In more than one instance Jesus seems clear to His disciples that the world will hate us, beat us, persecute us for His name’s sake. Why? Because we must not be like them. This separation, this being “set apart” surely has its roots in the Exodus and in the Law. We must identify ourselves not by mere affiliation to an institution and certainly not a culture that is here today but will be gone tomorrow but by unmistakable submission to the Word of the Lord. He promises salvation to all who endure to the very end. So who is being hated and persecuted and beaten? The homosexuals? Because the Church does not – cannot - recognize a union between persons of the same gender without making up new ideas that are clearly not consistent with Scripture? Are these the persecuted ones? To hear our liberal brethren tell it, I and those who agree with me are the ones casting stones, passing judgment, and contributing to the hateful atmosphere that has done substantial physical harm to homosexuals. And these accusations come even as Scripture is being quoted with no commentary. Just plain words that seem abundantly clear but apparently only to some.

So where to start? Since direct scriptural quotes have made no dents and since very nearly all Christians can be accurately accused of “cafeteria” Christianity, quoting from Leviticus or St. Paul’s Epistle to the Romans has become redundant. Besides, what is really at stake here? I and countless others have long maintained that homosexuality is not the “mother of all sins” but is merely a symptom of a much greater spiritual sickness. The issue at stake goes much deeper than homosexual conduct. Truly, the matter at hand is much more sinister than many would like to believe. Indeed, the Church is under direct attack - from within.

In the very beginning, according to Christian tradition and as it is written, humanity was created by God for God – not the other way around. And in the very beginning man was created to commune with God. Along the natural course of events, that communion was violated by man’s willful act of disobedience. As a result of that willful disobedience, man could no longer exist in the same company as God. Since Paradise was God’s domain with humanity living there at God’s leisure, disobedient humanity had to go. Overly simplified, of course, but this is the so-called Fall.

Skip ahead to ancient Egypt. Israel has been overtaken and enslaved by the Pharaoh, and in their captivity they cry out. The Lord heard their cries and called Moses to shepherd His people out of the bonds of slavery, out of Egypt, out of that culture, out of that society. A key element of the story of the Exodus is the substantial component of leaving Egypt rather than staying, being called out and set apart as a “holy” and “priestly” nation. This component is not unlike what the scholar and theologian Walter Brueggemann suggests relative to the contemporary Church: The contemporary American church is so largely enculturated to the American ethos of consumerism that it has little power to believe or to act (The Prophetic Imagination, pg 1).

From the very beginning there has been a clear dividing line between holiness and worldliness. Now the United Methodist Church as well as the Episcopal and Lutheran churches are trying to have their cake and eat it by dismissing whole centuries of theological reality by flippantly suggesting, by human intellect rather than spiritual wisdom, that “it’s not really what it means”.

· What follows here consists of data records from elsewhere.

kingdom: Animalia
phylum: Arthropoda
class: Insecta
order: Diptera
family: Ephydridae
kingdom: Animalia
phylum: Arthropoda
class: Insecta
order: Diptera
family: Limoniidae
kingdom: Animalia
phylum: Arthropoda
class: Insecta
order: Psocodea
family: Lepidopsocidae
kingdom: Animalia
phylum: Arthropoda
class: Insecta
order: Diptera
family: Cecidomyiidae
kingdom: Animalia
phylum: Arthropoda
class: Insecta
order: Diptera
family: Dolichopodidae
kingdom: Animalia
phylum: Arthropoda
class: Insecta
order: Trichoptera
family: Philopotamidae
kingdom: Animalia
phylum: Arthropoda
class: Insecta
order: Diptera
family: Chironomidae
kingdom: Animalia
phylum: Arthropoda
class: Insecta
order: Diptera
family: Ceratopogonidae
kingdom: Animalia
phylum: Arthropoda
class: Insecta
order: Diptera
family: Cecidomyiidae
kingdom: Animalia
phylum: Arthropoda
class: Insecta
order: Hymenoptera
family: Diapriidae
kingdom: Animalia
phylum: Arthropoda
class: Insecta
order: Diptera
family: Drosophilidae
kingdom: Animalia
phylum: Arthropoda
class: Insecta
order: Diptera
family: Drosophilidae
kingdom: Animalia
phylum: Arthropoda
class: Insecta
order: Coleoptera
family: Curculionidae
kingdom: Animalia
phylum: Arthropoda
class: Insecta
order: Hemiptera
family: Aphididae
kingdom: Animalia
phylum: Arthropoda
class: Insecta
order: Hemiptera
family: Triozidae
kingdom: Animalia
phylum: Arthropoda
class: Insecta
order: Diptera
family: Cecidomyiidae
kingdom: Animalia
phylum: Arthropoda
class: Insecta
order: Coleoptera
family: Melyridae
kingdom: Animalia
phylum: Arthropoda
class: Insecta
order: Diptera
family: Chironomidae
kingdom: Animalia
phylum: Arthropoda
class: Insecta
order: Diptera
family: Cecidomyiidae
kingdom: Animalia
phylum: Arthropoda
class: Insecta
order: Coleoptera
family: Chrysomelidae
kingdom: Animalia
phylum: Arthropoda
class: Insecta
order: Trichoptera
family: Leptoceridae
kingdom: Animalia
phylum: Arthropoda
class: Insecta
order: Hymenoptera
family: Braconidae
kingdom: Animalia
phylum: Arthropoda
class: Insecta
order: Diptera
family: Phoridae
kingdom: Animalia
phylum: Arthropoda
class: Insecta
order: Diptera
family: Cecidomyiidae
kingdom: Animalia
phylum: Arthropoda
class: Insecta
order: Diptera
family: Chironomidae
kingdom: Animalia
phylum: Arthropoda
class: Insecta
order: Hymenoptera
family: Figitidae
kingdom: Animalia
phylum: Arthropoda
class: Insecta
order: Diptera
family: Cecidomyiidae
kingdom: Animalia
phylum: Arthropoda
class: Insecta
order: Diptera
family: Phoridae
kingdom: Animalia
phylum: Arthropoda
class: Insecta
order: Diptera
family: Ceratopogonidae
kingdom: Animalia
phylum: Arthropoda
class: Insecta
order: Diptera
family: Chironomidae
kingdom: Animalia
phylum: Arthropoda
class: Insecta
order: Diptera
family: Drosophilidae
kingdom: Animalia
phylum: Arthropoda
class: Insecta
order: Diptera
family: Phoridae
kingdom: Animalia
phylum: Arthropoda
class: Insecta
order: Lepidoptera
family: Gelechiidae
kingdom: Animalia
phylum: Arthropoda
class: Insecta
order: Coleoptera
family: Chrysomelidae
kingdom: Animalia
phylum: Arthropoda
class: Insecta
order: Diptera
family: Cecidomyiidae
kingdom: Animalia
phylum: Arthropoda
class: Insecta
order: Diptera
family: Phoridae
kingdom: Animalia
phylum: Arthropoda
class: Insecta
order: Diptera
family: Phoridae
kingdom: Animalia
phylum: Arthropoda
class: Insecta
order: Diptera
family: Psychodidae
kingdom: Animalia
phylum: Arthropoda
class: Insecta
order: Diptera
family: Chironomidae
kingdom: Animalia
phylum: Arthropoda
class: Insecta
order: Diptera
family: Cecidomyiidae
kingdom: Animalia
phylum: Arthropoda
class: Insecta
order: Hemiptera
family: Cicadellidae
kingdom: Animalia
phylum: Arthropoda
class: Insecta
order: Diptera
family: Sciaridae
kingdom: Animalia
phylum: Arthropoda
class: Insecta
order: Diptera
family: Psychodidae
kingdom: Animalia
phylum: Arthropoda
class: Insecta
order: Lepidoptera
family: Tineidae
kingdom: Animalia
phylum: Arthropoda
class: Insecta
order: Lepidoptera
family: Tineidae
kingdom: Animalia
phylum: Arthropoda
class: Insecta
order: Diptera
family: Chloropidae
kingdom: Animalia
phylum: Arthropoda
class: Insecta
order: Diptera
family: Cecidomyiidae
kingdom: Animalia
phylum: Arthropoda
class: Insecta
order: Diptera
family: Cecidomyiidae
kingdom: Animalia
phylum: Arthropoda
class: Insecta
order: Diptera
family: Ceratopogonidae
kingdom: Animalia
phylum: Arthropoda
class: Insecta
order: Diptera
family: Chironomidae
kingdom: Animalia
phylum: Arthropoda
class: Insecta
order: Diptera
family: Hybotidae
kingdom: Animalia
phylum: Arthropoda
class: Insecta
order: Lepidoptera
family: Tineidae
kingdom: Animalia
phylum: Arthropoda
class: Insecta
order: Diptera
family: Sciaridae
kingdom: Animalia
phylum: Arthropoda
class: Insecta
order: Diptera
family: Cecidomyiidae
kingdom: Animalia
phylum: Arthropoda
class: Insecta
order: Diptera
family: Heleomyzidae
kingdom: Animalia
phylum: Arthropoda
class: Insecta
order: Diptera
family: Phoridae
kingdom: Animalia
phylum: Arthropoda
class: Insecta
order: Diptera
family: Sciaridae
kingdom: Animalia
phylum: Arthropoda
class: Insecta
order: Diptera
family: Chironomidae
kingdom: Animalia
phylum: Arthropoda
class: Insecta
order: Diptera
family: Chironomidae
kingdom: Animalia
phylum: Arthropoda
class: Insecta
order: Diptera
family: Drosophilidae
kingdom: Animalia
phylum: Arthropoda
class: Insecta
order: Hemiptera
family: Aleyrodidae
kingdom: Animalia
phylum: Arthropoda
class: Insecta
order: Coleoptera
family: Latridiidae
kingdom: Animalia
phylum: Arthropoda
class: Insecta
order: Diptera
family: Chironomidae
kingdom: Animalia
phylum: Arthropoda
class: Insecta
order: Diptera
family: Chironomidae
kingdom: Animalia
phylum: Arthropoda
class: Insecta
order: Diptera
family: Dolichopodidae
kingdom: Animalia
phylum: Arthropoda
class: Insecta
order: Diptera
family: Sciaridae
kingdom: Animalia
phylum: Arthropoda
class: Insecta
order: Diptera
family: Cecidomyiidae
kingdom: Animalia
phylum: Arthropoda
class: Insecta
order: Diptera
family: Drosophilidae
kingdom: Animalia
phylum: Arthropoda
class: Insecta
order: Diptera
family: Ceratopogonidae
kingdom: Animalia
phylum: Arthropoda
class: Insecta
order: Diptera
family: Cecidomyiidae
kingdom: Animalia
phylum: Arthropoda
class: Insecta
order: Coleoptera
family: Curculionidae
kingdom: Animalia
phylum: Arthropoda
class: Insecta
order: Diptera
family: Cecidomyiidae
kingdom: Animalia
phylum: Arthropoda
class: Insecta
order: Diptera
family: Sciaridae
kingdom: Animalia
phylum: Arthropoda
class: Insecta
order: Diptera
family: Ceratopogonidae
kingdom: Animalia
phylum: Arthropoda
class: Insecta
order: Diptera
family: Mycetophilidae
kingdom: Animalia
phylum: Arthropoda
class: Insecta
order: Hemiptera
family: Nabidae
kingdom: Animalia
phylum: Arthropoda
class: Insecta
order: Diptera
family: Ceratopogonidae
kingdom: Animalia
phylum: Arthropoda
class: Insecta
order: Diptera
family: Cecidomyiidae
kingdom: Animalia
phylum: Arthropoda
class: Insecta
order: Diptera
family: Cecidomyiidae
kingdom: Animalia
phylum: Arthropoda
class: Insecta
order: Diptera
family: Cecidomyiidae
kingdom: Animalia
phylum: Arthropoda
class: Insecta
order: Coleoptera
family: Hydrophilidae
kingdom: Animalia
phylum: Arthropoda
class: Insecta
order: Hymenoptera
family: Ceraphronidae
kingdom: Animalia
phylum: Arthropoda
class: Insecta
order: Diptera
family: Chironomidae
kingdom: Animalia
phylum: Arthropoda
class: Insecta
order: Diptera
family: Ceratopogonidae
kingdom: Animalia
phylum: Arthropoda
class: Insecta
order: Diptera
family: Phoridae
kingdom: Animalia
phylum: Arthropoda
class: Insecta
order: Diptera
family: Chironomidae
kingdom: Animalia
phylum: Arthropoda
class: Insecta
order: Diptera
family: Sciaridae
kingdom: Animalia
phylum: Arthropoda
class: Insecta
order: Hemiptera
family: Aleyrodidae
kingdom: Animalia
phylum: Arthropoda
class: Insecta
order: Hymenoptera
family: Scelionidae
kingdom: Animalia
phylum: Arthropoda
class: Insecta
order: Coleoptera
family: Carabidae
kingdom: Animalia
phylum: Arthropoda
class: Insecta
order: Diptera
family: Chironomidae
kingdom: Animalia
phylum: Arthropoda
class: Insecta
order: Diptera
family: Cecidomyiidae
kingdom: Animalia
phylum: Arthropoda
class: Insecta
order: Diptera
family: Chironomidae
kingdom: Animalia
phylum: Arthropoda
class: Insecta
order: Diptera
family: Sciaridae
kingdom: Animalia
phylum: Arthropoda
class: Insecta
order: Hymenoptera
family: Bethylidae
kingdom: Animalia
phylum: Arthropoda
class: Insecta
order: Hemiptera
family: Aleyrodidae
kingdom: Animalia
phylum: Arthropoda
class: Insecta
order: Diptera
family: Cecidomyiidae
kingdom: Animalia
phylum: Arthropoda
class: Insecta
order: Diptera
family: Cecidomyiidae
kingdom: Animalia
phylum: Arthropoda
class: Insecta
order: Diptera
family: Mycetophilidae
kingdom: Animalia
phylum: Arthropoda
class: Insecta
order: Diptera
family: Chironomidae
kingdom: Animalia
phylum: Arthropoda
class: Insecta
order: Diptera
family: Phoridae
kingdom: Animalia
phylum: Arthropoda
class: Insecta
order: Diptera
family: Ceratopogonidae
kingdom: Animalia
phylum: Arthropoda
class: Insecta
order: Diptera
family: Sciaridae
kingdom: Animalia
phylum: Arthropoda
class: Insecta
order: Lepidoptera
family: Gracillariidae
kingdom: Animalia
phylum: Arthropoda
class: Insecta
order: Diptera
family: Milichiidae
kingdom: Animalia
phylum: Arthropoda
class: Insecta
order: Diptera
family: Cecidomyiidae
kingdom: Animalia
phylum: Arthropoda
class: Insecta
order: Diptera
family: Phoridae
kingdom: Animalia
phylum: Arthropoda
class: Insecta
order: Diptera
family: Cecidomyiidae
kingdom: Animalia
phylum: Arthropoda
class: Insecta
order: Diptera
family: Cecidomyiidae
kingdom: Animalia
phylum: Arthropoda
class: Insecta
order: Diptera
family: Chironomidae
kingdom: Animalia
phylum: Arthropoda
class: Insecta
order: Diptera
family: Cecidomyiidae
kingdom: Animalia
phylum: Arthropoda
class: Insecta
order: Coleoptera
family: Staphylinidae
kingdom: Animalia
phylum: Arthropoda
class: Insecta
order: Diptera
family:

Once we cross that line and finally and utterly dismiss Holy Scripture as “irrelevant” or “antiquated” and decide for ourselves what is and is not “relevant” as we strive to be popular with the dominant culture, our base and foundation will have been lost and we will be as far separated from the Father – rather than “set apart” from the world – as we could possibly be.

The Church must still be a voice but a Divine Voice rather than a cultural one. I just hope it’s not too late.